I'll add "reduce code size and complexity" to the list of benefits. A python lib...

dkarl · 2025-03-21T14:14:54 1742566494

Hard agree. A library should not inflict complex use cases' complexity on simple use cases, but sometimes they do, either because they're poorly designed or because they're overkill for your use case. But often I see pain and complexity excused with "this is the library that everybody else uses."

Sometimes a simple bespoke solution minimizes costs compared to the complexity of using a massive hairball with a ton of power that you don't need.

One big caveat to this: there's a tendency to underestimate the cost and complexity of a solution that you, personally, developed. If new developers coming onto the project disagree, they're probably right.

jofer · 2025-03-21T14:54:54 1742568894

The big caveat is a big one. Choose your battles wisely!

There are plenty of things that look simpler than an established library at first glance (I/O of specialized formats comes to mind quickly). However, a lot of the complexity of that established library can wind up being edge cases that you actually _do_ care about, you just don't realize it yet.

It's easy to wind up blind to maintenance burden of "just a quick add to the in-house version" repeated over and over again until you wind up with something that has all of the complexities of the widely used library you were trying to avoid.

With that said, I still agree that it's good to write things from scratch and avoid complex dependencies where possible! I just think choosing the right cases to do so can be a bit of an art. It's a good one to hone.

JackFr · 2025-03-21T15:26:25 1742570785

> I/O of specialized formats comes to mind quickly

The classic "I'll write my own csv parser - how hard can it be?"

aleph_minus_one · 2025-03-21T16:05:29 1742573129

> The classic "I'll write my own csv parser - how hard can it be?"

I did as part of my work. It was easy.

To be very clear: the CSV files that are used are outputs from another tool, so they are much more "well-behaved" and "well-defined" (e.g. no escaping in particular for newlines; well-known separators; well-known encoding; ...) than many CSV files that you find on the internet.

On the other hand, some columns need a little bit of "special" handling (you could also do this as a post-processing step, but it is faster to be able to attach a handler to a column to do this handling directly during the parsing).

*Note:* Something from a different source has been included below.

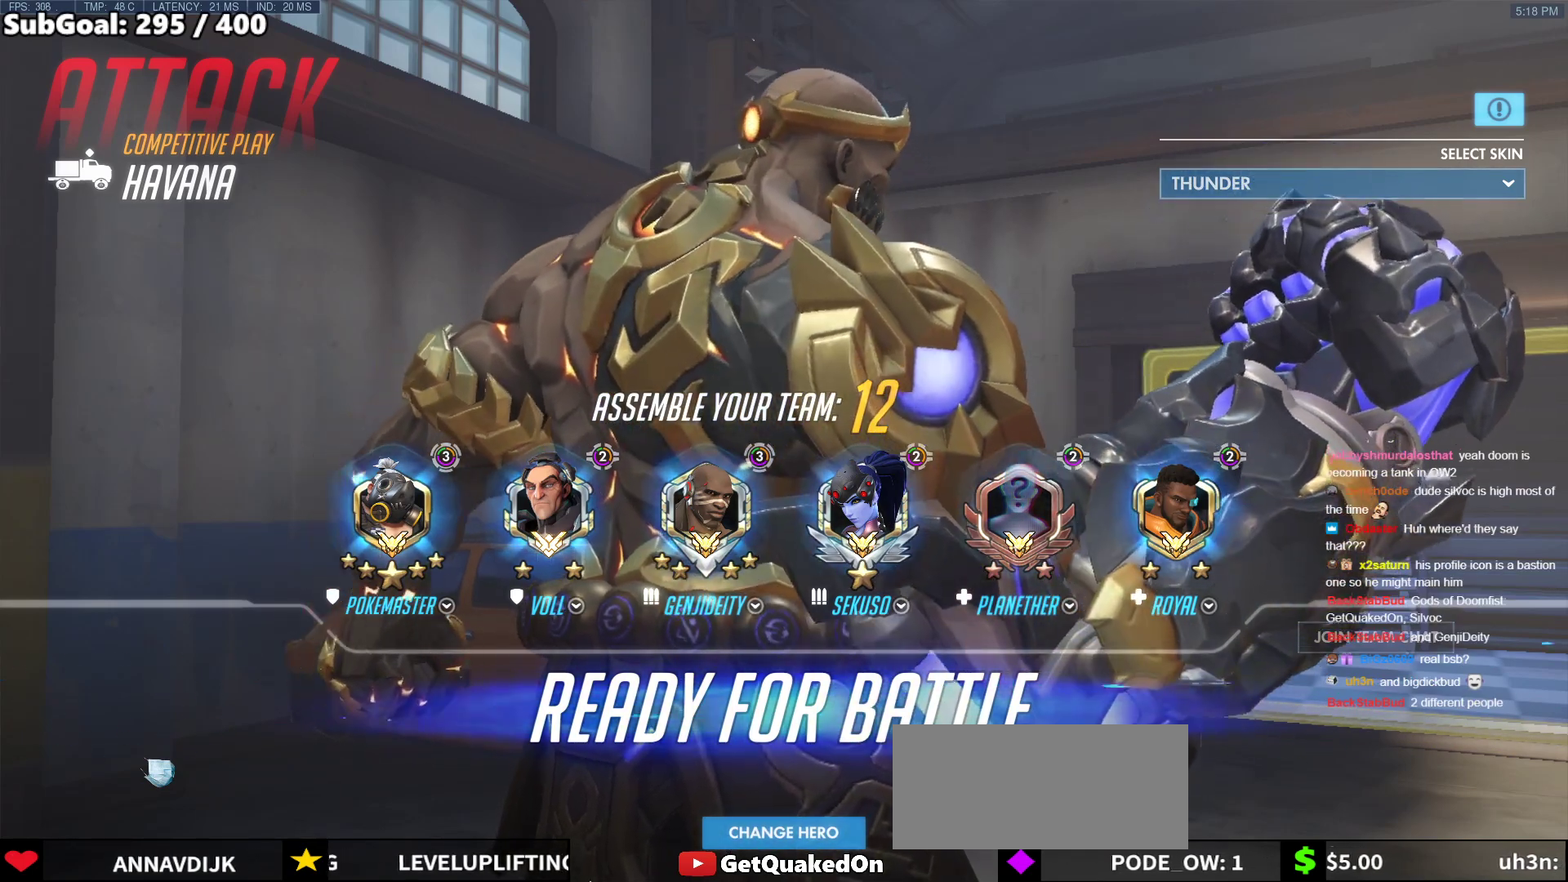
{"keys": [], "mouse": [], "events": []}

Under these circumstances (very well-behaved CSV files, but on the other hand wishing the capability to do some processing as part of the CSV reading), likely any existing library for parsing CSV would likely either be like taking a sledgehammer to crack a nut, or would have to be modified to suit the requirements.

So, writing a (very simple) own CSV reader implementation was the right choice.

dkarl · 2025-03-21T18:21:04 1742581264

> very well-behaved CSV files

You were incredibly lucky. I've never heard of anyone who insisted on integrating via CSV files who was also capable of consistently providing valid CSV files.

aleph_minus_one · 2025-03-21T22:38:33 1742596713

> I've never heard of anyone who insisted on integrating via CSV files who was also capable of consistently providing valid CSV files.

To be fair: problematic CSV files do occur. But for the functionality that the program provides, it suffices if in such a situation, an error message is shown to the user that helps him track down where the problem with the CSV file is. Or if the reading does not fail, the user can see in the visualization of the read data where the error with the CSV file was.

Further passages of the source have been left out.